Jobless claims continue to climb

Meanwhile, the number of initial unemployment claims in Puerto Rico numbered 15,067 for the week ending May 9, while the number of continuing claims climbed to 164,034 for the week ending May 2, according to the latest U.S. Department of Labor statistics. The continuing claims constitute 19.2 percent of the 856,124 jobs covered by unemployment insurance locally.

Initial jobless claims are how many new people file for unemployment benefits in a week, while continuing claims measure the number of workers on unemployment.

While the number of initial jobless claims has slowed since reaching a high of 66,555 the week ending April 11, the latest figure is well above the 1,172 initial claims made on the week ending March 14, just before Gov. Wanda Vázquez implemented the curfew/lockdown executive order to curb the spread of the potentially deadly Covid-19 virus. Continuing claims numbered 15,239 the week ending March 14.

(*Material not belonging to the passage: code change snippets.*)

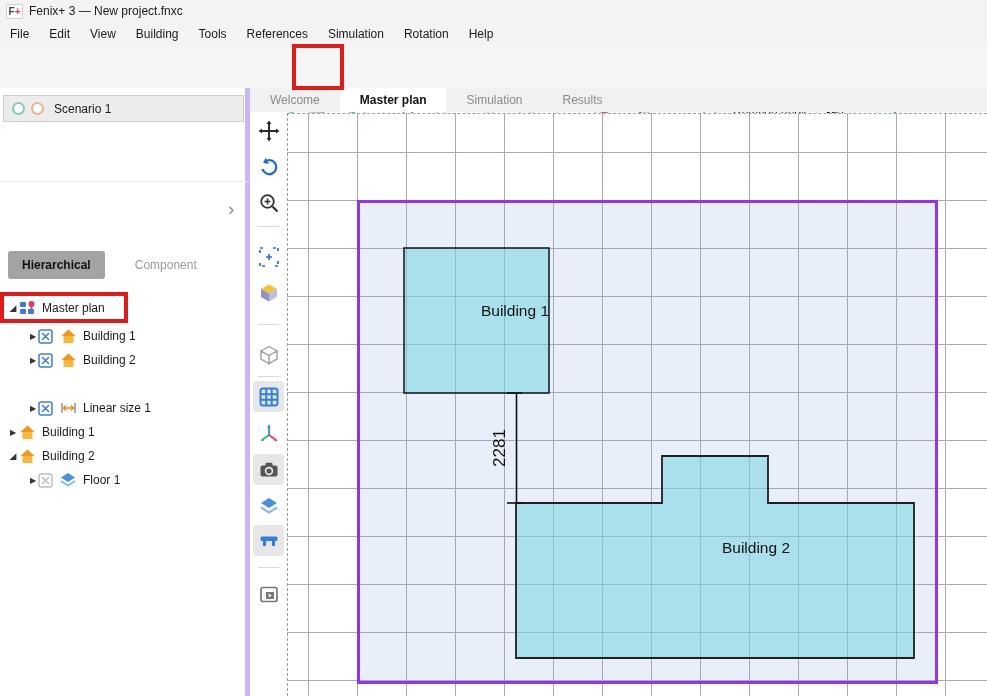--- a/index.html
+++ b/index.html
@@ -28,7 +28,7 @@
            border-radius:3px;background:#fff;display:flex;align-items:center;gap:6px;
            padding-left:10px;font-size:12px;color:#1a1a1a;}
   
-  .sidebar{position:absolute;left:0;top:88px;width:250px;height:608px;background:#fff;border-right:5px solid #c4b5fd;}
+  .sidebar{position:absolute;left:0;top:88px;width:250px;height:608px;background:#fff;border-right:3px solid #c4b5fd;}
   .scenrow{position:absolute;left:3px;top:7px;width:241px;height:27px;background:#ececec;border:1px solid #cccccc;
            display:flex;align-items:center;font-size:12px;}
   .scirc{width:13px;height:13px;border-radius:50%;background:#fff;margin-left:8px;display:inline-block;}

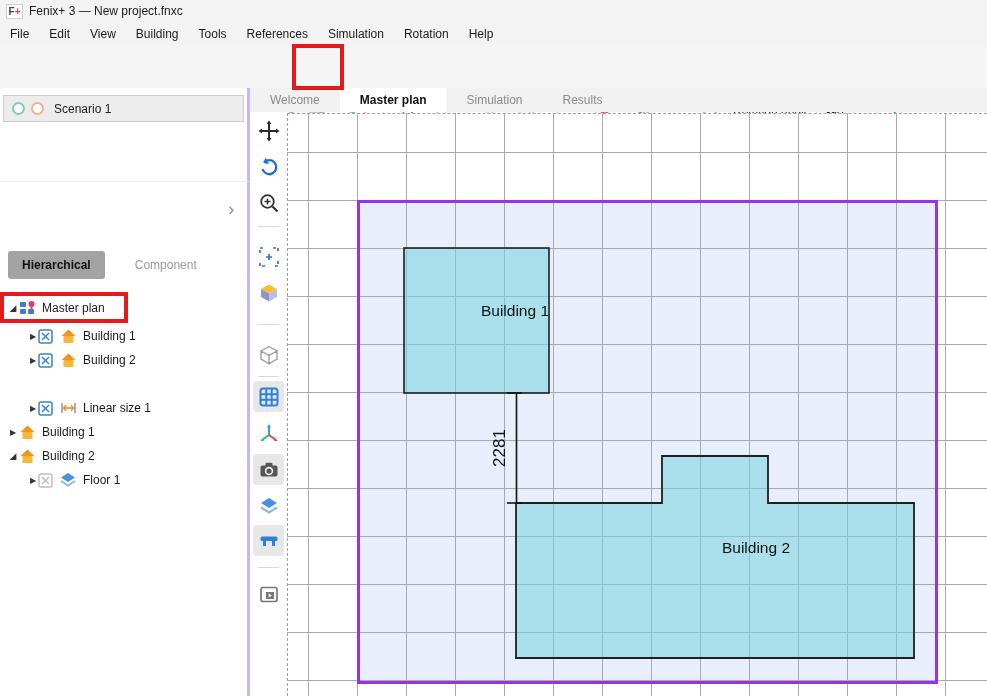--- a/index.html
+++ b/index.html
@@ -45,7 +45,7 @@
   .viewtabs{position:absolute;left:8px;top:163px;display:flex;align-items:center;font-size:12px;}
   .vtab{padding:7px 14px;border-radius:3px;color:#9a9a9a;}
   .vtab.on{background:#a3a3a3;color:#111;font-weight:bold;}
-  .vtab+.vtab{margin-left:16px;}
+  .vtab+.vtab{margin-left:16px;font-weight:bold;}
   
   .trow{position:absolute;left:0;width:249px;height:24px;display:flex;align-items:center;font-size:12px;}
   .arrow{width:10px;font-size:8px;color:#333;display:inline-block;text-align:center;flex:none;}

Before the crisis prompted by the novel coronavirus, the previous high mark in initial unemployment claims was 8,281 during the week ending Nov. 4, 2017, while the previous high for continuing claims was 53,727 the week ending Dec. 2, 2017, or 6.14 percent of the 874,530 jobs covered by unemployment insurance at the time. These figures correspond to the period right after hurricanes Irma and Maria struck the island.

The highest continuing claims figure before that was reached during the week ending July 18, 2009, when continuing claims totaled 78,415, or 8 percent of the 985,326 jobs covered by unemployment insurance. At the time, the island’s economy had worsened due to the Great Recession prompted by the 2008 financial crisis while then-Gov. Luis Fortuño was implementing austerity measures involving public employee layoffs.